Je vous écris de ma tente, bien à l'abri alors que le vent et la neige font rage dehors, nous sommes le 17 novembre.
Ces derniers jours ont été particuliers, tout a commencé il y a quelques jours, un fameux vendredi 13 que personne malheureusement n'oubliera. Pour moi c'était une journée de stop qui commença par 10 kilomètres à pied pour rejoindre le rond point adéquat, un camion et une voiture plus tard je me retrouve bloqué 7 h à cause du vent.
En effet pour quitter la Tierra del Fuego, il faut en plus de traverser deux frontières, prendre un ferry soumis à la force du vent. 19h30 enfin nous traversons et arrivons tranquillement à la frontière.
Ce passage de frontière... Je me souviendrai pour sûr du visage de cette officière des douanes passer du tout sourire à une sorte d'inquiétude en découvrant mon passeport...
"Vous êtes au courant ?" Me demanda-t-elle, avant d'ajouter en voyant sûrement mon expression d'incrédulité, "il y a eu un attentat à Paris, je suis désolé."
Je m'empresse alors de demander de plus amples informations, qui me seront apportées sommairement par un gros officier, un gâteau dans la bouche, marmonnant quelques choses à propos d'un match de foot et de 500 victimes...
Ayant perdu un peu mes facultés de communication dans leur langue, nous avons repris rapidement la route.
En arrivant à la ville suivante, mes chauffeurs, un couple d'une soixantaine d'année passée m'on fait la gentillesse de s'arrêter manger là où une connections wifi me permit de prendre des nouvelles, mais il était bien sur plus de 2h du matin en France.
Je vous passe les péripéties de la nuit, mais une petite chapelle m'a servi d'abri. Le lendemain j'arriverai sous la pluie à El Chalten, et une auberge de jeunesse m'accueillera, j'y passerai un fin de journée et une soirée en compagnie de quelques français.

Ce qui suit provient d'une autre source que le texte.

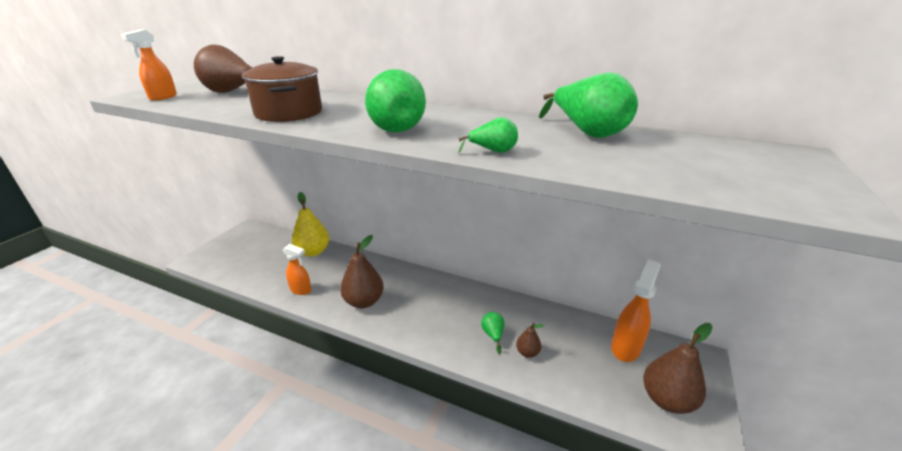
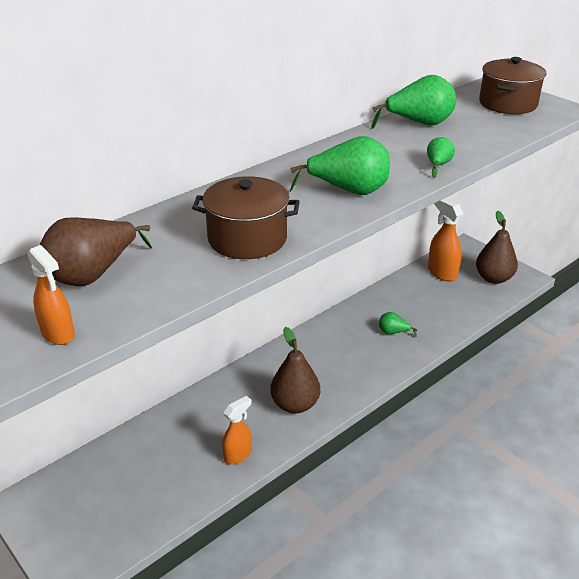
camera: 65 degrees left, 5 degrees up
(313, 251) = (158, 433): yellow pear -> none
(527, 352) = (423, 321): brown pear -> none
(751, 167) = (508, 104): none -> brown pot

Depuis je dors au pied du Fitz Roy, j'ai eu le plaisir de le voir pour une poignée d'heures, car le temps change vite, mais cette retraite dans la nature est exceptionnelle, les jours de moche je me promène autour d'où est ma tente, les bras dans le dos, tel un propriétaire, discutant avec des Brésiliens et un Tchèque, faisant des mots croisé, écoutant de la musique et lisant ce que Voltaire pensait de la tolérance et rappelant aux anglophones que "hi" se dit "hola" ici. Le paysage change au gré de la neige qui tombe et du soleil qui fait fondre le manteau blanc.

El Chaltén est la capitale nationale du trek, mais il y a moins à faire que sur la seule vallée de Chamonix, alors je prends mon temps et me laisse vivre au milieu des renards et des piafs qui viennent à mes pieds picorer les miettes des biscuits.
Demain si la météo est clémente je changerai de lieu de villégiature pour encore quelques jours avant de redescendre dans la vallée, pour vous envoyer ces quelques mots, et me remettre tranquillement en chemin vers le sud et le parc national Torres del Paine.

Je vous transmet d'ici tous les sentiments de solidarité qui émanent des voyageurs de partout dans le monde.